As an investor, you have to separate hype from reality. 

No doubt, Airbnb stock took some hits shortly after we suggested it in May of last year. However, when we suggest stocks, nine times out ten, we’re talking to long-term investors. And we make that clear. We suggest stocks that we believe have strong, long-term narratives. 

If you bought ABNB on dips and weakness throughout the second half of 2022 and the first few months of 2023, you’re sitting pretty today. Because we’re geeks, we ran some numbers. 

If you bought $500 worth of ABNB on the 15th (or closest weekday) of the month, every month, starting in May of 2022, you’d have roughly 67 shares today, worth $9,391 (as of Friday’s close), good for a 25.2% return, so far, on what amounts to a $7,500 investment. 

Not as good as if you went with our Uber (UBER) and DoorDash (DASH) picks, but still pretty damn good. 

The Airbnb example also shows the power of dollar cost averaging, that is buying a stock at regular intervals over time. This strategy means you buy fewer shares when the stock price is high and more shares when it’s low. This is why we often suggest buying over time and on weakness with these – sometimes – relatively volatile names. 

Call UBER, DASH and ABNB the holy trinity. More than anything they’re tech companies. Not travel, delivery or whatever traditional category people try to fit them into. They’re tech platforms that become a part of people’s lives. The ones with the stickiest ecosystems are the ones we want to own now and buy regularly for a long, long time. 

So when Airbnb reported earnings last week, the stock market shrugged. Which sort of blows us away. Look at these numbers:

  • Revenue for Q2/2023 was $2.5 billion, up 18% year over year and 105% compared to the same quarter four years ago. 
  • Airbnb is profitable. Net income for the quarter was $650 million. Last year at this time it was $379 million. In 2019, the company lost $297 million.
  • Between April and June, travelers booked 115.1 million nights and experiences on Airbnb. The second highest quarterly total ever.
  • Airbnb expects revenue for the current third quarter to come in higher than analyst expectations at between $3.3 billion and $3.4 billion.

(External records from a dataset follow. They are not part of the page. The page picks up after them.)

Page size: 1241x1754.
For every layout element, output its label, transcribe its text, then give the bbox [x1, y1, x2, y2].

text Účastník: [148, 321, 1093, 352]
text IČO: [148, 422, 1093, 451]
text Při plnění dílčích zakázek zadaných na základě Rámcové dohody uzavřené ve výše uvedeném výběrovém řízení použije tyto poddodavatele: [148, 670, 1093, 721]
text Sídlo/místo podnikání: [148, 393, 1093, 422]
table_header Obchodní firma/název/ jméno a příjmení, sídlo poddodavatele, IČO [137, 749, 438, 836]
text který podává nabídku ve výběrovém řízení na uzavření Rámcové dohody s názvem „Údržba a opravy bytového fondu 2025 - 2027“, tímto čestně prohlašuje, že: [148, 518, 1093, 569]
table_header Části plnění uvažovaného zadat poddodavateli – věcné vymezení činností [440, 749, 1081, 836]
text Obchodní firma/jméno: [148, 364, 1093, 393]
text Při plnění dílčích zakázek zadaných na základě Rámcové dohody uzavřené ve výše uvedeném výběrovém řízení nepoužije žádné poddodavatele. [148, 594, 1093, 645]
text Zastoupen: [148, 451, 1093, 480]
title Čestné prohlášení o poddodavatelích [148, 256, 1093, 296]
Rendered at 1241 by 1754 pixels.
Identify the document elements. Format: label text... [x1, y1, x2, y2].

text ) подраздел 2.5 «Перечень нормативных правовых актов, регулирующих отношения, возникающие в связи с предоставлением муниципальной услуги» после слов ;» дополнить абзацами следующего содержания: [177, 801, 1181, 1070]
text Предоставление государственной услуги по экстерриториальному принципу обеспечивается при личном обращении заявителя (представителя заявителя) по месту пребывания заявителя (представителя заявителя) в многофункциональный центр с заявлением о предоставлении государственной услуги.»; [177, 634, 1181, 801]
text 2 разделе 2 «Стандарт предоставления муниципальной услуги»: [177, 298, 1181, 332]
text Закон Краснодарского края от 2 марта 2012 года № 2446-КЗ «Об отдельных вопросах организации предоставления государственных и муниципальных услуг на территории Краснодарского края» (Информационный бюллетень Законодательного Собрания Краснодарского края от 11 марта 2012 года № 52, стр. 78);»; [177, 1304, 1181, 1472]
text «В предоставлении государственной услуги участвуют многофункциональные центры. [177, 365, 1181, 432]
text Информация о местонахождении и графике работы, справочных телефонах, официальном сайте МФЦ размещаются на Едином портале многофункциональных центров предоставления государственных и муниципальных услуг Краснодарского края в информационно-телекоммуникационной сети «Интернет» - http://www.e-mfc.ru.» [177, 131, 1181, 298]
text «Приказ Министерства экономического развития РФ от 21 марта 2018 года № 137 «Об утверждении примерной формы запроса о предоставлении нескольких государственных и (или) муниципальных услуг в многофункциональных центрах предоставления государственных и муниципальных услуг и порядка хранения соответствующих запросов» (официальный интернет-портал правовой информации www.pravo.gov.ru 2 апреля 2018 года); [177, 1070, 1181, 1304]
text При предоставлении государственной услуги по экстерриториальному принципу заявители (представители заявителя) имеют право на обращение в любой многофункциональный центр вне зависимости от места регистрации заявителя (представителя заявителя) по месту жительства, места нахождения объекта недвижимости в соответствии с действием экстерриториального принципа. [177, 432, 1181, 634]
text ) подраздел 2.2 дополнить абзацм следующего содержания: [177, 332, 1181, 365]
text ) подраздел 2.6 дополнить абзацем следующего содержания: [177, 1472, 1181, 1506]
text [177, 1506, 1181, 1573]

Why the tepid reaction from investors? Because nights and experiences revenue came in lighter than analysts expected and the average daily rate Airbnb is getting for its booking dropped a little, in part because of improvements the company made to its platform to address complaints around transparency and fees. 

Here’s the deal. Airbnb has been crushing quarters since we wrote about them last May. For goodness sake, they beat on the top and bottom lines this past quarter and raised revenue guidance for the current third quarter. Plus, they’re coming off difficult comps as people really started making bookings for summer travel in Q1 and Q2. 

The Bottom Line: We continue to say buy the dips. But don’t try to time it. Here again, if you’re a long-term investor (as in, you measure your time horizon in periods of five years rather than five days, weeks or months!), dollar cost average into this thing alongside DASH and UBER. 

Should the holy trinity be the core of your portfolio? Maybe not. Expose yourself to the broad market, better-established tech names and a healthy handful of blue chips, including reliable dividend payers. But also buy stocks – such as Uber, DoorDash and Airbnb – that will become even bigger and more stable household names in the future.